Originally posted by Lofapoo
I guess people can't tell jokes from reality these days.




"How about no."

How about you lighten the hell up? thx

Dont worry, there is always a few retards that are cocky and dont like to answer genuine questions.

I wouldn't put heatsinks on the chips, but those fans for harddrives do work fairly well, unlike what djnes says they do have there purpose. Some cases do tend to run hot naturally. Some people dont like 3-5 fans in there system due to noise. Sometimes the front intake fan (which almost ever case has a spot for) just doesnt cut it. Either its positioned low and the harddrive isnt really mounted in front of it, or its just not enough cfm running past the drive itself (most of the case grills for that front intake block so much airflow anyways).

Those harddrive coolers do a fairly good job adding direct airflow to the underside of the drive while using only 1 or 2 ultra quite fans. They do cool the drive off quite well.

I have a Seagate Barracuda V drive, it runs pretty damn hot to the touch. I tried a HDD fan that bolts to the underside of the drive and after moving some large files etc, the drive was MUCH cooler to the touch. This was touching the top side of the drive, the fans were blowing on the underside.

Whether they mearly cool the HDD casing or the drive itself is a few degrees cooler, its a nice peice of mind. My 120 mm intake doesn't really help cool the drive all that much.
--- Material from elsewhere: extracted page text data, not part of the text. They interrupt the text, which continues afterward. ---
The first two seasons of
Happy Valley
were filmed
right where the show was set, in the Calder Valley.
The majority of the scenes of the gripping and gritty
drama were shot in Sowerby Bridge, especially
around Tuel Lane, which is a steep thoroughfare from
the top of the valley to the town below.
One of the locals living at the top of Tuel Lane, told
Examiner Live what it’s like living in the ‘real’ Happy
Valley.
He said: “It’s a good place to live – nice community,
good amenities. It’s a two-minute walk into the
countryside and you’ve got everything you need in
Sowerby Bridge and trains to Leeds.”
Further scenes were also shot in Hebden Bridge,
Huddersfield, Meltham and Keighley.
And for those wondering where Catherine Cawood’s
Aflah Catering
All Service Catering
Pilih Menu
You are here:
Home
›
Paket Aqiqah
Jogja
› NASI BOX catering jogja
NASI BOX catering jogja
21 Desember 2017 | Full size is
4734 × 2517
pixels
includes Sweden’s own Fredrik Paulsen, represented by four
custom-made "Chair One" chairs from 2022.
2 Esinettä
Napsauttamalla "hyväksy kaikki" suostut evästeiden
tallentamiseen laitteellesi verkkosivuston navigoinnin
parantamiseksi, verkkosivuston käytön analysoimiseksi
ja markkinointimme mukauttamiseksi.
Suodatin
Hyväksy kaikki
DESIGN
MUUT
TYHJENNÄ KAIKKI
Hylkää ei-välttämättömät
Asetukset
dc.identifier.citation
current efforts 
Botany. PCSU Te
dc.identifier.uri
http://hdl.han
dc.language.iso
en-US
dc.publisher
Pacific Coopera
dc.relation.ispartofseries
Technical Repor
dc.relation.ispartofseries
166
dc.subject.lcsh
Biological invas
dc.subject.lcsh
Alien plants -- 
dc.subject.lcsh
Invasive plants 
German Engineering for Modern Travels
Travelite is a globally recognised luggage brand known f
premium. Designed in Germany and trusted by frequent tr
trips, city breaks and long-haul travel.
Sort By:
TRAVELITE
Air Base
It does keep ambient temps inside the case nice and cool but the HDD doesnt care about that since the drive itself is getting hot, the HDD needed more direct airflow.
 
See, I got thinking on this idea from how my HDD cooler works (this room gets hot, I need the extra protection :p) with the little thermal pad on the chipset. It runs around 40c (just the chip itself) so I was just thinking, why not? The temps aren't high enough for me to try myself, I'm not that worried, I was just wondering if worst came to worst that if anyone had tried this before.